Petitioner did not then revalidate his enrollment, and, in a notice dated December 13, 2016, the contractor advised him that his Medicare billing privileges were stopped on December 7.  The contractor would not pay for any claims after that date.  CMS Ex. 1 at 5-6.  I have no authority to review that determination.  Ark. Health Grp., DAB No. 2929 at 7-9 (2019), and cases cited therein.

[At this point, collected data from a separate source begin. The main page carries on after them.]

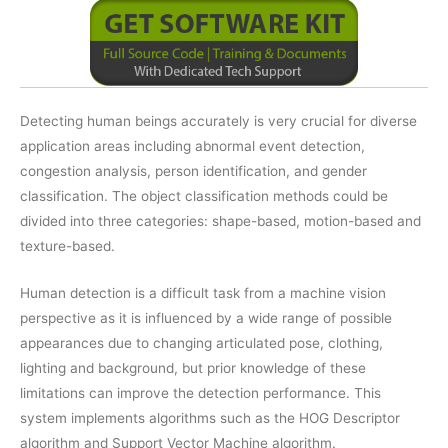
Detecting human beings accurately is very crucial for diverse
application areas including abnormal event detection,
congestion analysis, person identification, and gender
classification. The object classification methods could be
divided into three categories: shape-based, motion-based and
texture-based.
Human detection is a difficult task from a machine vision
perspective as it is influenced by a wide range of possible
appearances due to changing articulated pose, clothing,
lighting and background, but prior knowledge of these
limitations can improve the detection performance. This
system implements algorithms such as the HOG Descriptor
algorithm and Support Vector Machine algorithm.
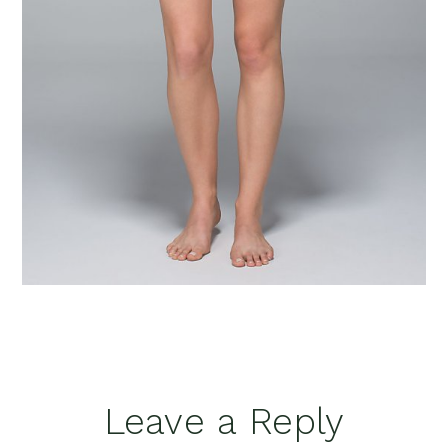
Reader
Leave a Reply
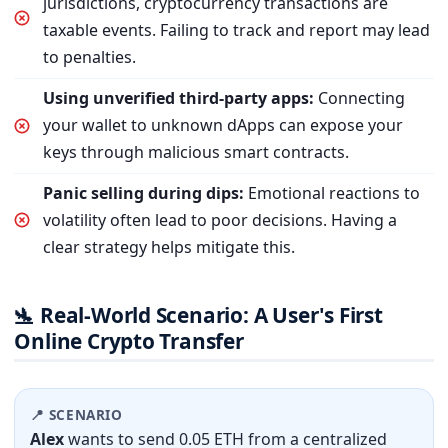
jurisdictions, cryptocurrency transactions are
taxable events. Failing to track and report may lead
to penalties.
Using unverified third-party apps:
Connecting
your wallet to unknown dApps can expose your
keys through malicious smart contracts.
Panic selling during dips:
Emotional reactions to
volatility often lead to poor decisions. Having a
clear strategy helps mitigate this.
Real-World Scenario: A User's First
🛬
Online Crypto Transfer
📍 SCENARIO
Alex
wants to send 0.05 ETH from a centralized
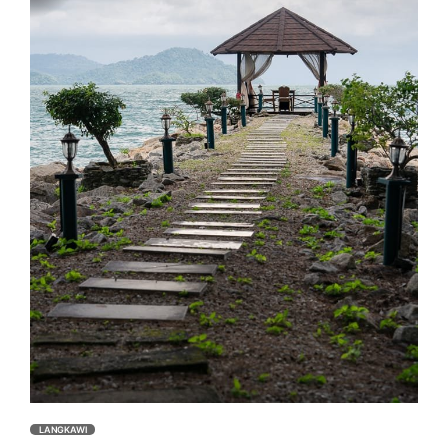
LANGKAWI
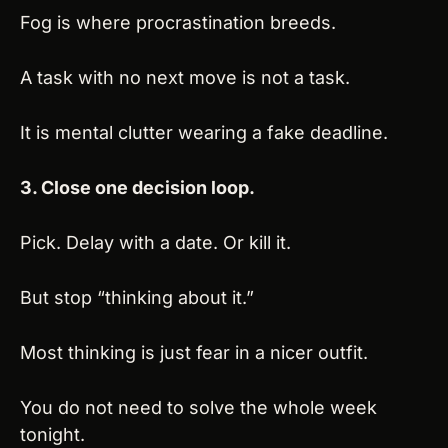
Fog is where procrastination breeds.
A task with no next move is not a task.
It is mental clutter wearing a fake deadline.
3. Close one decision loop.
Pick. Delay with a date. Or kill it.
But stop “thinking about it.”
Most thinking is just fear in a nicer outfit.
You do not need to solve the whole week 
tonight.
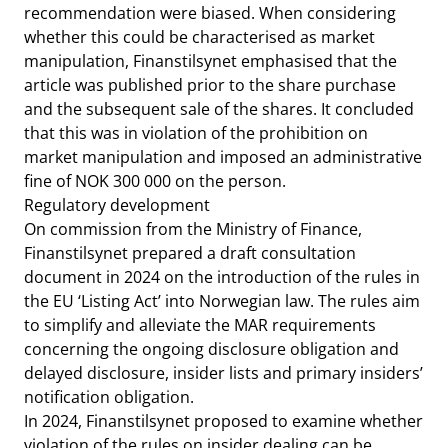
recommendation were biased. When considering
whether this could be characterised as market
manipulation, Finanstilsynet emphasised that the
article was published prior to the share purchase
and the subsequent sale of the shares. It concluded
that this was in violation of the prohibition on
market manipulation and imposed an administrative
fine of NOK 300 000 on the person.
Regulatory development
On commission from the Ministry of Finance,
Finanstilsynet prepared a draft consultation
document in 2024 on the introduction of the rules in
the EU ‘Listing Act’ into Norwegian law. The rules aim
to simplify and alleviate the MAR requirements
concerning the ongoing disclosure obligation and
delayed disclosure, insider lists and primary insiders’
notification obligation.
In 2024, Finanstilsynet proposed to examine whether
violation of the rules on insider dealing can be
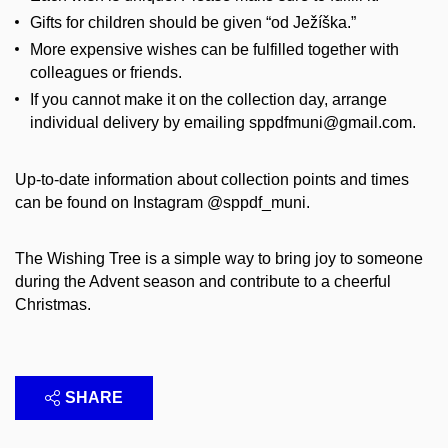
Gifts for children should be given “od Ježíška.”
More expensive wishes can be fulfilled together with
colleagues or friends.
If you cannot make it on the collection day, arrange
individual delivery by emailing sppdfmuni@gmail.com.
Up-to-date information about collection points and times
can be found on Instagram @sppdf_muni.
The Wishing Tree is a simple way to bring joy to someone
during the Advent season and contribute to a cheerful
Christmas.
SHARE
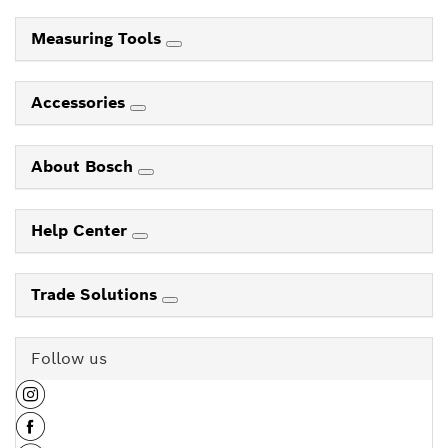
Measuring Tools
Accessories
About Bosch
Help Center
Trade Solutions
Follow us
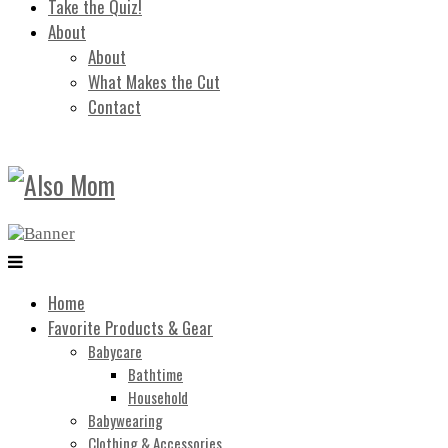
Take the Quiz!
About
About
What Makes the Cut
Contact
Home
Favorite Products & Gear
Babycare
Bathtime
Household
Babywearing
Clothing & Accessories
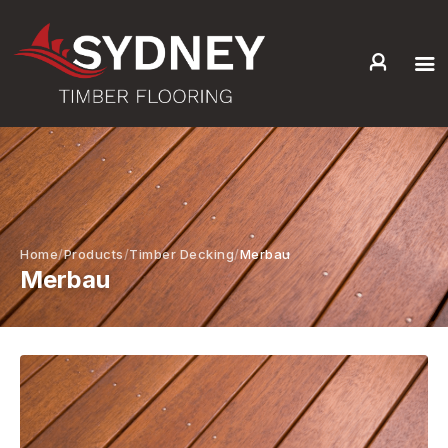
HOME
ABOUT US
SERVICES +
PRODUCTS +
GALLERY
Home
Products
Timber Decking
Merbau
Merbau
BLOG
CONTACT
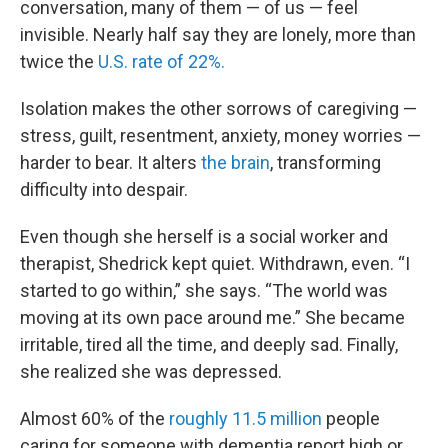
conversation, many of them — of us — feel
invisible. Nearly half say they are lonely, more than
twice the
U.S. rate of 22%.
Isolation makes the other sorrows of caregiving —
stress, guilt, resentment, anxiety, money worries —
harder to bear. It alters
the brain
, transforming
difficulty into despair.
Even though she herself is a social worker and
therapist, Shedrick kept quiet. Withdrawn, even. “I
started to go within,” she says. “The world was
moving at its own pace around me.” She became
irritable, tired all the time, and deeply sad. Finally,
she realized she was depressed.
Almost 60% of the
roughly 11.5 million
people
caring for someone with dementia report high or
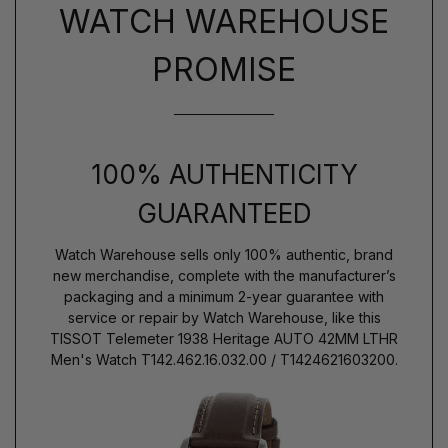
WATCH WAREHOUSE
PROMISE
100% AUTHENTICITY
GUARANTEED
Watch Warehouse sells only 100% authentic, brand
new merchandise, complete with the manufacturer’s
packaging and a minimum 2-year guarantee with
service or repair by Watch Warehouse, like this
TISSOT Telemeter 1938 Heritage AUTO 42MM LTHR
Men's Watch T142.462.16.032.00 / T1424621603200.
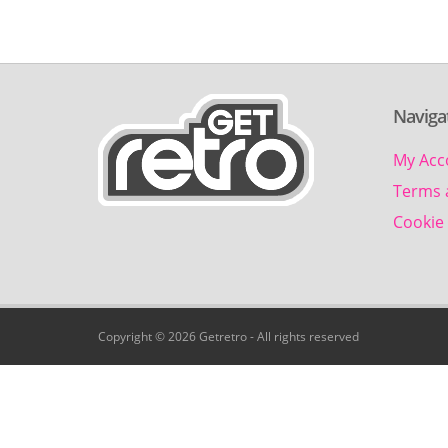
Naviga
My Acc
Terms 
Cookie 
Copyright © 2026 Getretro - All rights reserved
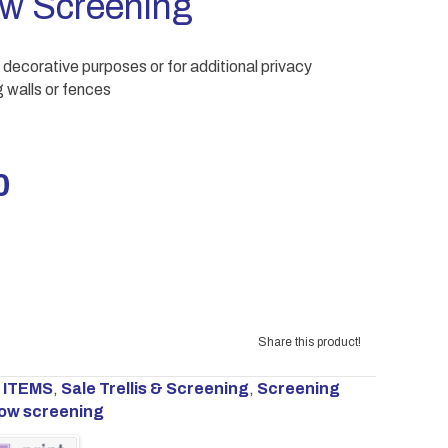
ow Screening
 decorative purposes or for additional privacy
 walls or fences
al
Current
0
price
is:
00.
£65.00.
Share this product!
 ITEMS
,
Sale Trellis & Screening
,
Screening
low screening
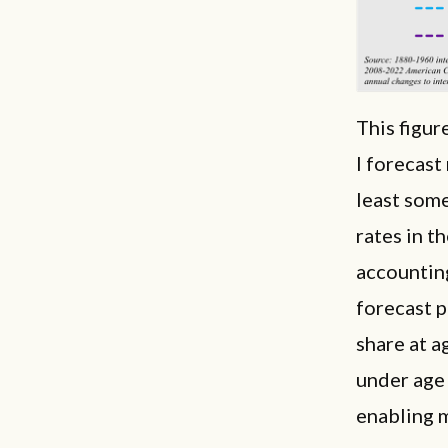
This figur
I forecas
least some
rates in t
accountin
forecast p
share at a
under age
enabling m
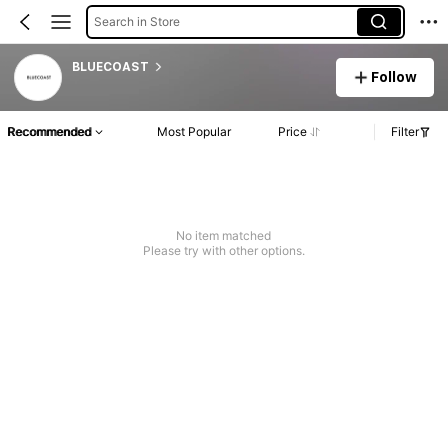
Search in Store
BLUECOAST
Follow
Recommended
Most Popular
Price
Filter
No item matched
Please try with other options.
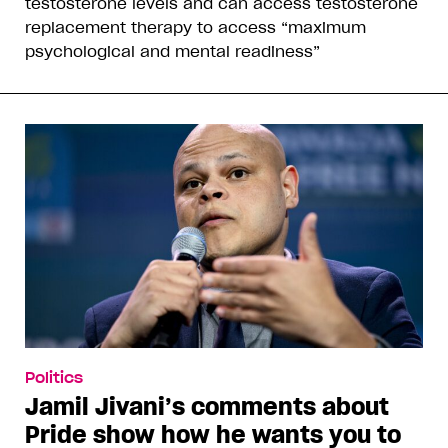
testosterone levels and can access testosterone
replacement therapy to access “maximum
psychological and mental readiness”
Politics
Jamil Jivani’s comments about
Pride show how he wants you to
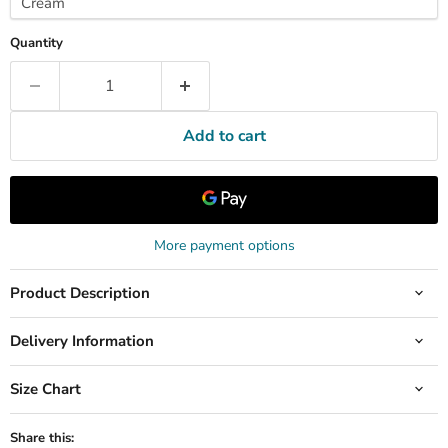
Quantity
Add to cart
More payment options
Product Description
Delivery Information
Size Chart
Share this:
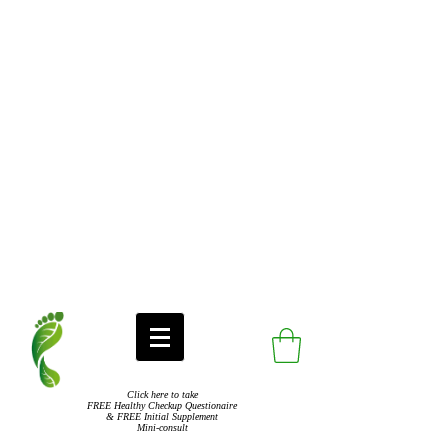
Click here to take
FREE Healthy Checkup Questionaire
& FREE Initial Supplement
Mini-consult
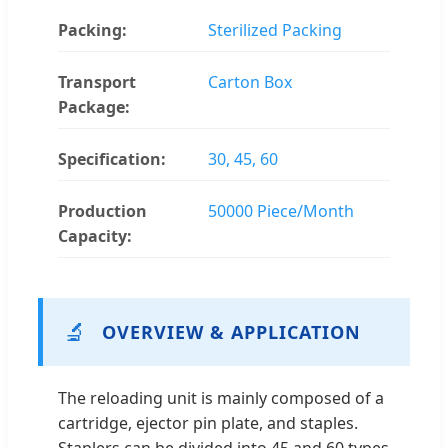
Packing:
Sterilized Packing
Transport
Carton Box
Package:
Specification:
30, 45, 60
Production
50000 Piece/Month
Capacity:
🔬
OVERVIEW & APPLICATION
The reloading unit is mainly composed of a
cartridge, ejector pin plate, and staples.
Staplers can be divided into 45 and 60 types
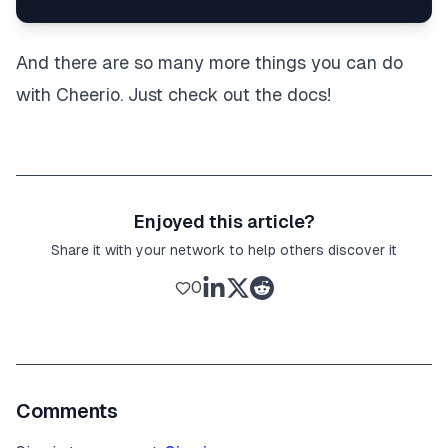
And there are so many more things you can do
with Cheerio. Just check out the docs!
Enjoyed this article?
Share it with your network to help others discover it
0
Comments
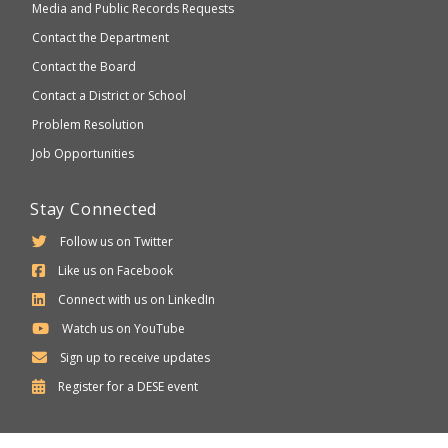
Media and Public Records Requests
Contact the Department
Contact the Board
Contact a District or School
Problem Resolution
Job Opportunities
Stay Connected
Follow us on Twitter
Like us on Facebook
Connect with us on LinkedIn
Watch us on YouTube
Sign up to receive updates
Department
Register for a
DESE
event
of
Elementary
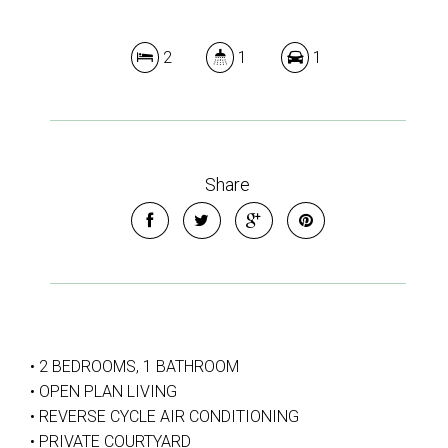
2
1
1
Share
• 2 BEDROOMS, 1 BATHROOM
• OPEN PLAN LIVING
• REVERSE CYCLE AIR CONDITIONING
• PRIVATE COURTYARD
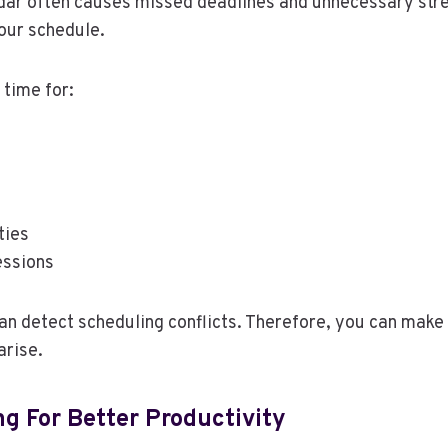
dar often causes missed deadlines and unnecessary stre
our schedule.
 time for:
ties
essions
an detect scheduling conflicts. Therefore, you can mak
arise.
g For Better Productivity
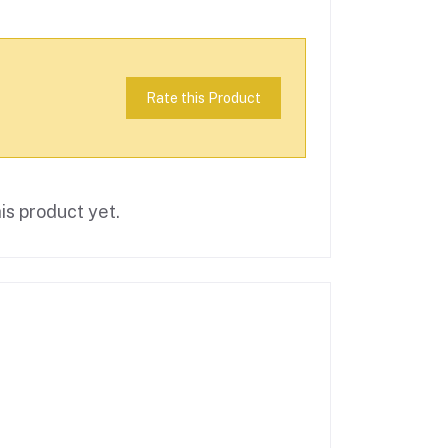
Rate this Product
is product yet.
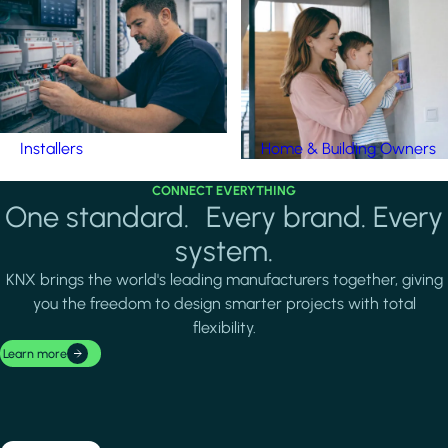
Installers
Home & Building Owners
CONNECT EVERYTHING
One standard. Every brand. Every
system.
KNX brings the world's leading manufacturers together, giving
you the freedom to design smarter projects with total
flexibility.
Learn more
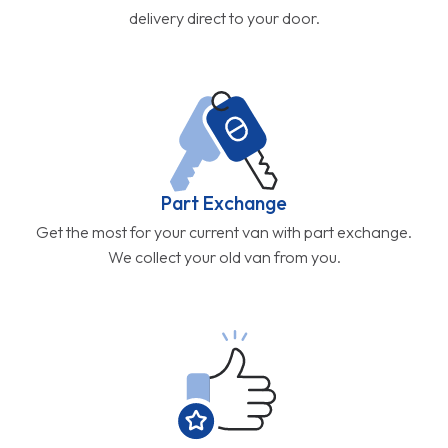
delivery direct to your door.
Part Exchange
Get the most for your current van with part exchange.
We collect your old van from you.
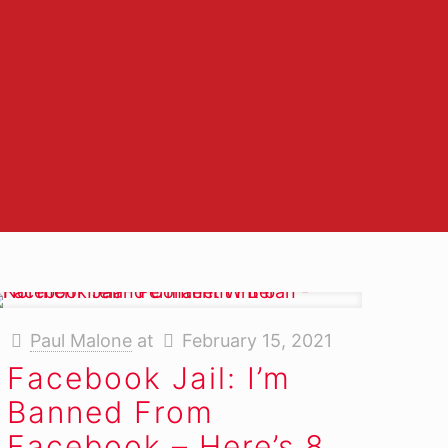
er
Paul Malone
at
February 15, 2021
Facebook Jail: I’m
Banned From
Facebook – Here’s 8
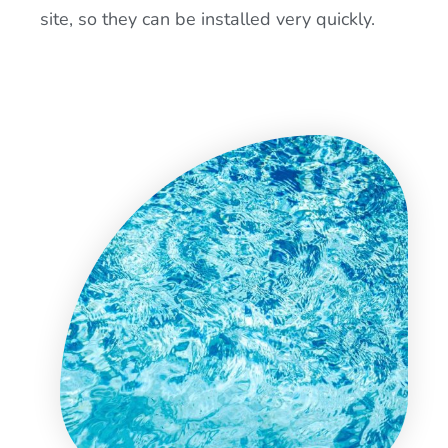
site, so they can be installed very quickly.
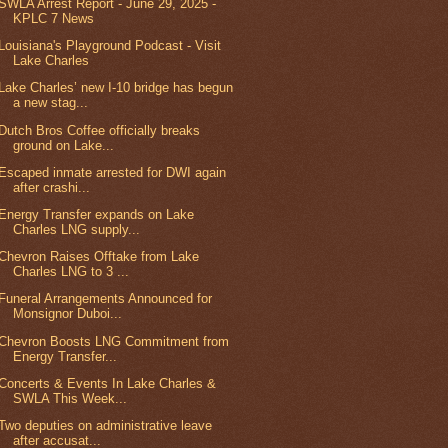
SWLA Arrest Report - June 29, 2025 -
KPLC 7 News
Louisiana's Playground Podcast - Visit
Lake Charles
Lake Charles’ new I-10 bridge has begun
a new stag...
Dutch Bros Coffee officially breaks
ground on Lake...
Escaped inmate arrested for DWI again
after crashi...
Energy Transfer expands on Lake
Charles LNG supply...
Chevron Raises Offtake from Lake
Charles LNG to 3 ...
Funeral Arrangements Announced for
Monsignor Duboi...
Chevron Boosts LNG Commitment from
Energy Transfer...
Concerts & Events In Lake Charles &
SWLA This Week...
Two deputies on administrative leave
after accusat...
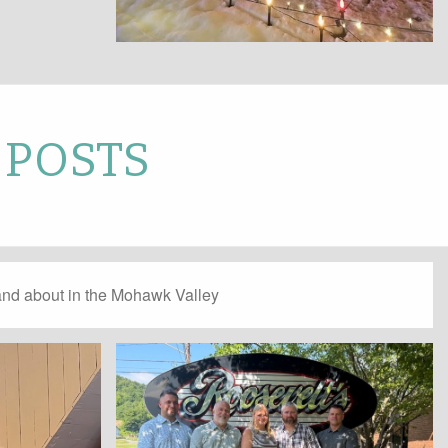
 POSTS
and about in the Mohawk Valley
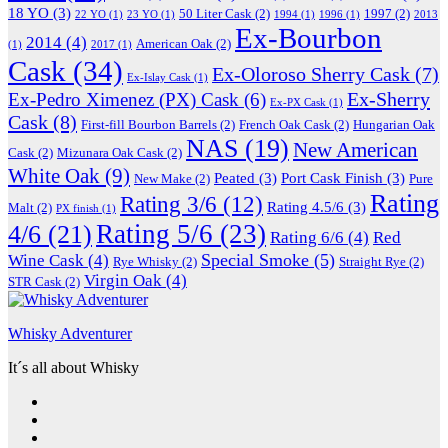
18 YO
(3)
50 Liter Cask
(2)
1997
(2)
22 YO
(1)
23 YO
(1)
1994
(1)
1996
(1)
2013
Ex-Bourbon
2014
(4)
American Oak
(2)
(1)
2017
(1)
Cask
(34)
Ex-Oloroso Sherry Cask
(7)
Ex-Islay Cask
(1)
Ex-Sherry
Ex-Pedro Ximenez (PX) Cask
(6)
Ex-PX Cask
(1)
Cask
(8)
First-fill Bourbon Barrels
(2)
French Oak Cask
(2)
Hungarian Oak
NAS
(19)
New American
Cask
(2)
Mizunara Oak Cask
(2)
White Oak
(9)
Peated
(3)
Port Cask Finish
(3)
New Make
(2)
Pure
Rating
Rating 3/6
(12)
Rating 4.5/6
(3)
Malt
(2)
PX finish
(1)
Rating 5/6
(23)
4/6
(21)
Rating 6/6
(4)
Red
Special Smoke
(5)
Wine Cask
(4)
Rye Whisky
(2)
Straight Rye
(2)
Virgin Oak
(4)
STR Cask
(2)
Whisky Adventurer
It´s all about Whisky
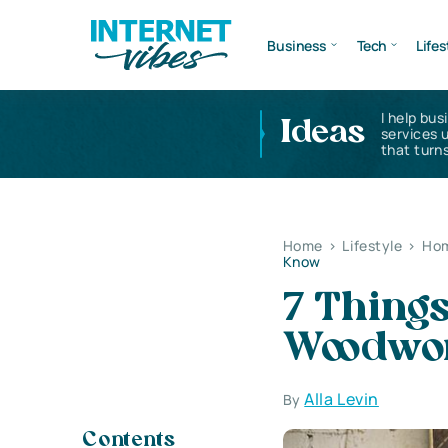
Business
Tech
Lifes
I help bus
Ideas
services 
that turns
Home
>
Lifestyle
>
Hom
Know
7 Thing
Woodwor
Alla Levin
By
Contents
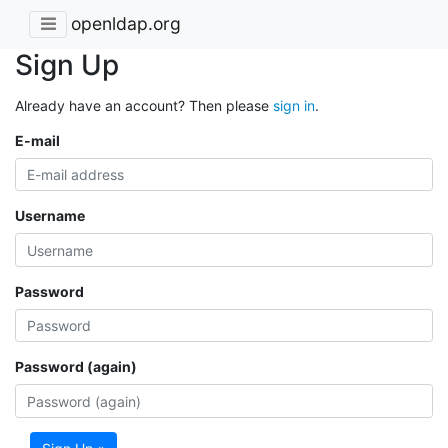
openldap.org
Sign Up
Already have an account? Then please
sign in
.
E-mail
Username
Password
Password (again)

On January 9, 2017, the contractor received Petitioner’s reenrollment application, which it subsequently approved.  CMS Ex. 2.  Thus, pursuant to section 424.520(d), the date Petitioner filed his subsequently-approved enrollment application – January 9, 2017 – is the correct effective date of enrollment.  Urology Grp., DAB No. 2860 at 7-9; Goffney, DAB 2763 at 7.

Conclusion

Because Petitioner filed his subsequently-approved reenrollment application on January 9, 2017, CMS properly granted his Medicare reenrollment effective that date.

  • 1.Because the determination affirms the billing gap (12/07/16-01/08/17), one can figure out the effective date of re-enrollment.
  • 2.I make this one finding of fact/conclusion of law.
  • 3.CMS’s electronic process is referred to as PECOS (Provider Enrollment, Chain, and Ownership System).